AI search engine Perplexity is utilizing stealth bots and different techniques to evade web sites’ no-crawl directives, an allegation that if true violates Web norms which were in place for greater than three many years, community safety and optimization service Cloudflare stated Monday.
In a weblog submit, Cloudflare researchers stated the corporate acquired complaints from clients who had disallowed Perplexity scraping bots by implementing settings of their websites’ robots.txt recordsdata and thru Net utility firewalls that blocked the declared Perplexity crawlers. Regardless of these steps, Cloudflare stated, Perplexity continued to entry the websites’ content material.
The researchers stated they then got down to check it for themselves and located that when identified Perplexity crawlers encountered blocks from robots.txt recordsdata or firewall guidelines, Perplexity then searched the websites utilizing a stealth bot that adopted a variety of techniques to masks its exercise.

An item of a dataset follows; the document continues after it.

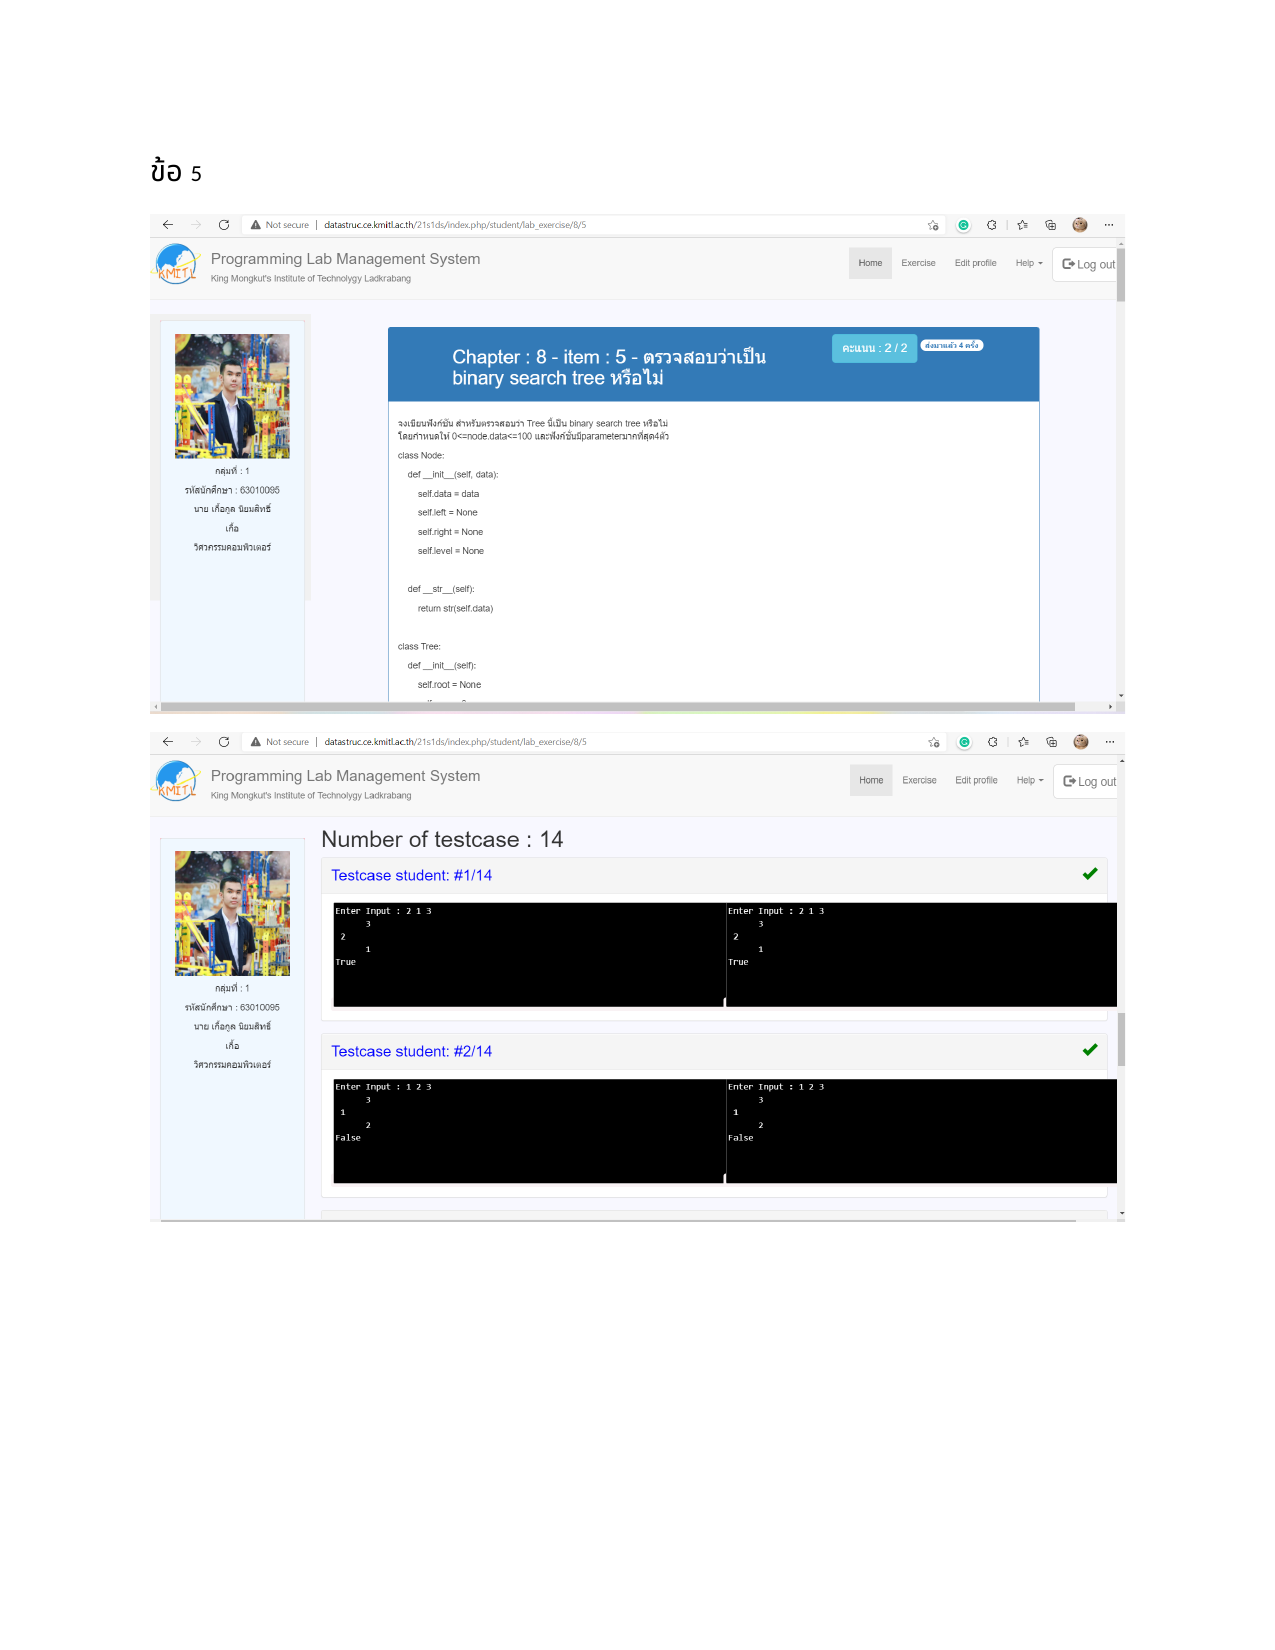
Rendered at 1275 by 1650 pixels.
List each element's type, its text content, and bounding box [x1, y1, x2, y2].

picture [150, 214, 1125, 714]
picture [150, 732, 1125, 1222]
text ข้อ 5 [150, 150, 1125, 194]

>10,000 domains and tens of millions of requests
“This undeclared crawler utilized a number of IPs not listed in Perplexity’s official IP vary, and would rotate by these IPs in response to the restrictive robots.txt coverage and block from Cloudflare,” the researchers wrote. “Along with rotating IPs, we noticed requests coming from totally different ASNs in makes an attempt to additional evade web site blocks. This exercise was noticed throughout tens of hundreds of domains and tens of millions of requests per day.”
The researchers offered the next diagram for instance the move of the approach they allege Perplexity used.

If true, the evasion flouts Web norms in place for greater than three many years. In 1994, engineer Martijn Koster proposed the Robots Exclusion Protocol, which offered a machine-readable format for informing crawlers they weren’t permitted on a given web site. Websites that their content material listed put in the straightforward robots.txt file on the high of their homepage. The usual, which has been broadly noticed and endorsed ever since, formally turned a regular below the Web Engineering Job Pressure in 2022.